With increased regulatory oversight around the globe, companies’ external and internal gift-giving are under scrutiny. With the holiday season upon us, it is up to organizations, no matter what the size, to clearly state policies and leave no question about what is and what is not allowed. Establishing monetary limits for gifts given and received is also a good idea.
While bribery and corruption charges are widespread, it’s important to note that bribery is not synonymous with gift-giving. When it comes to gift-giving, businesses cannot offer, promise or give anything of value, directly or indirectly, to a foreign official for the purpose of obtaining or retaining business. Corporate gifts need to be carefully evaluated to ensure they do not appear to violate these prohibitions.

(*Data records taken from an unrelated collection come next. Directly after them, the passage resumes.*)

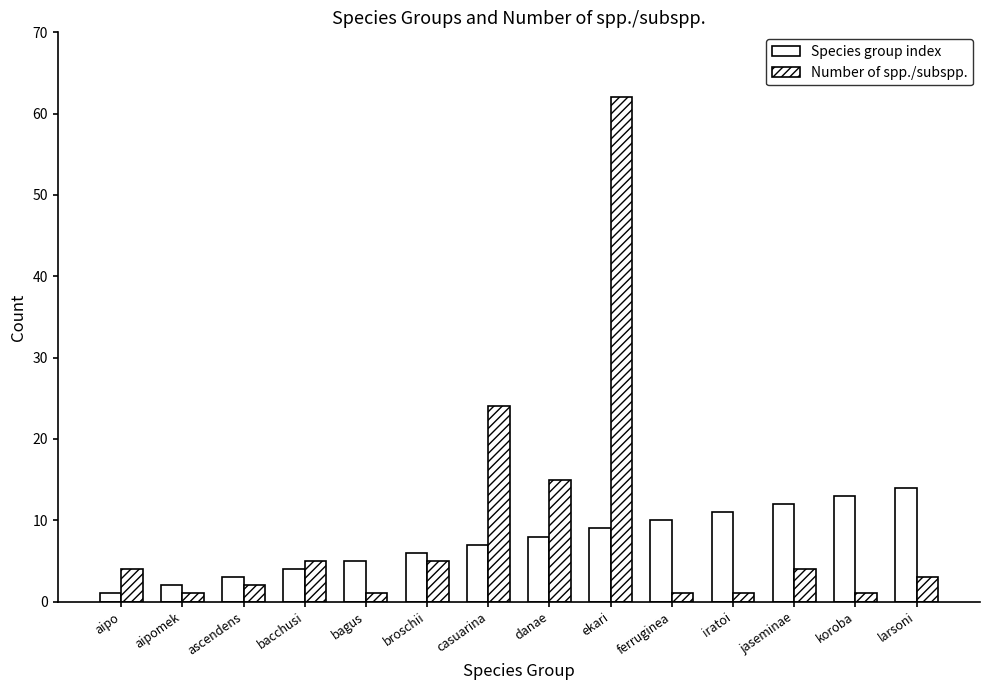

What is the label of the 12th bar from the left?

jaseminae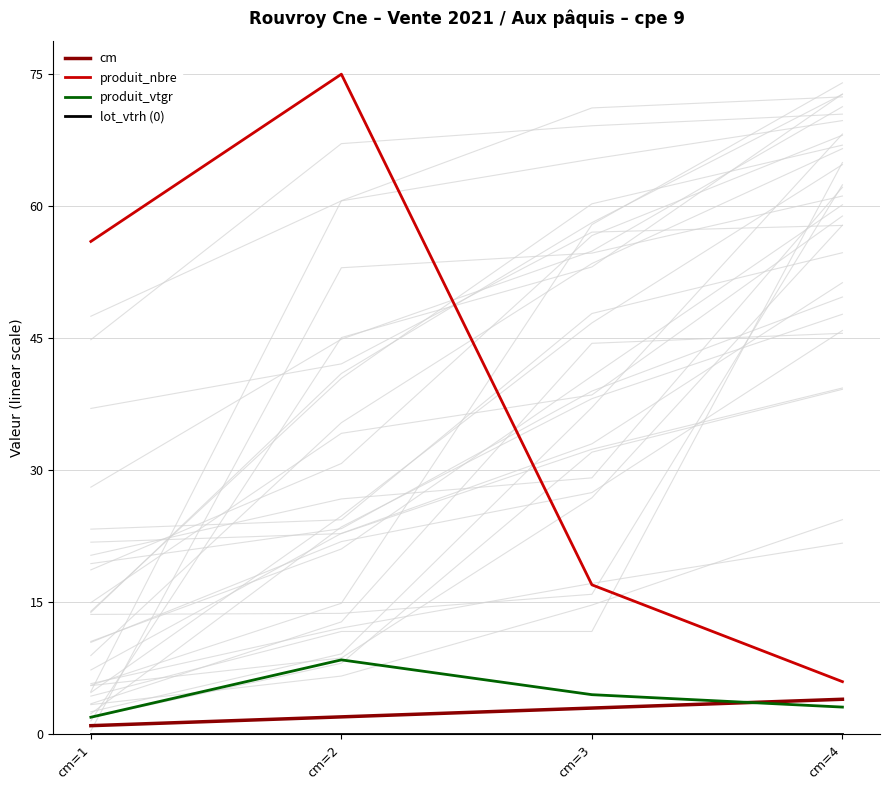

True or false: produit_nbre and produit_vtgr intersect in this chart.

False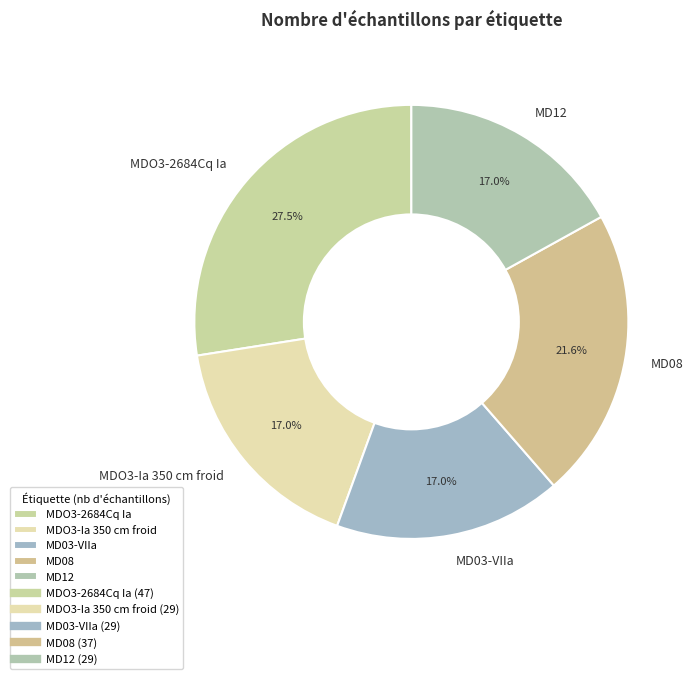

Which slice is the largest?

MDO3-2684Cq Ia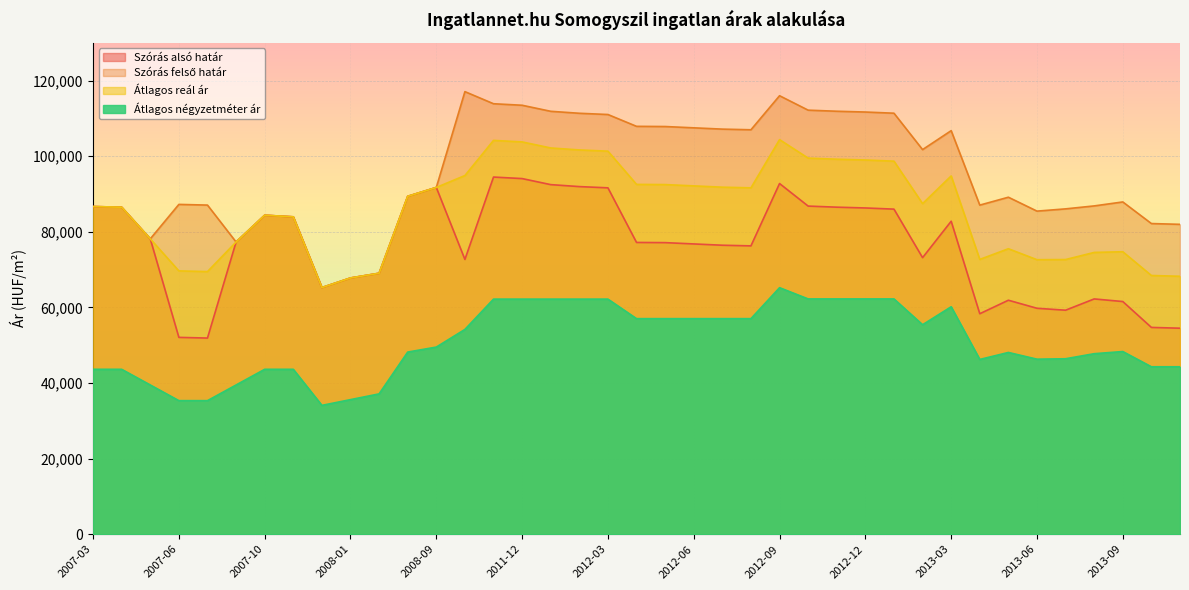

The Szórás felső határ series shows 44315 at 2011-12. True or false?

False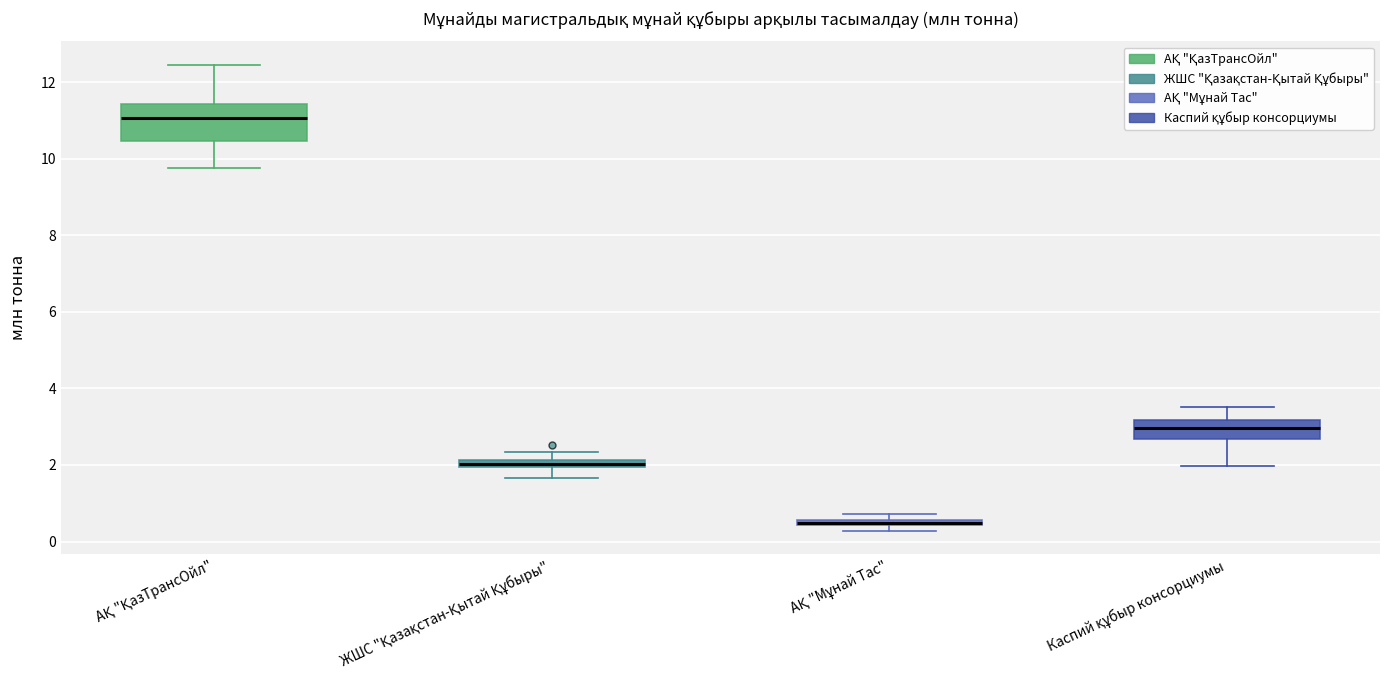

Which box is the tallest, from its lower edge to its upper edge?

АҚ "ҚазТрансОйл"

Internal gifting policies vary from company to company, and while there is no one-size-fits-all approach, it is extremely important that organizations have policies in place and that employees are aware of what those policies are. No matter how well-intentioned a gift, the potential exists that it falls outside of the appropriate boundaries.
Organizations need to be clear about what types of gifts are acceptable and what are not.
Both employers and employees should also be aware of what constitutes a bribe and what types of bribes to watch out for.
Regulatory bodies are holding companies accountable, and depending on the countries involved, regulatory fines can range from prison terms to millions of dollars in fines.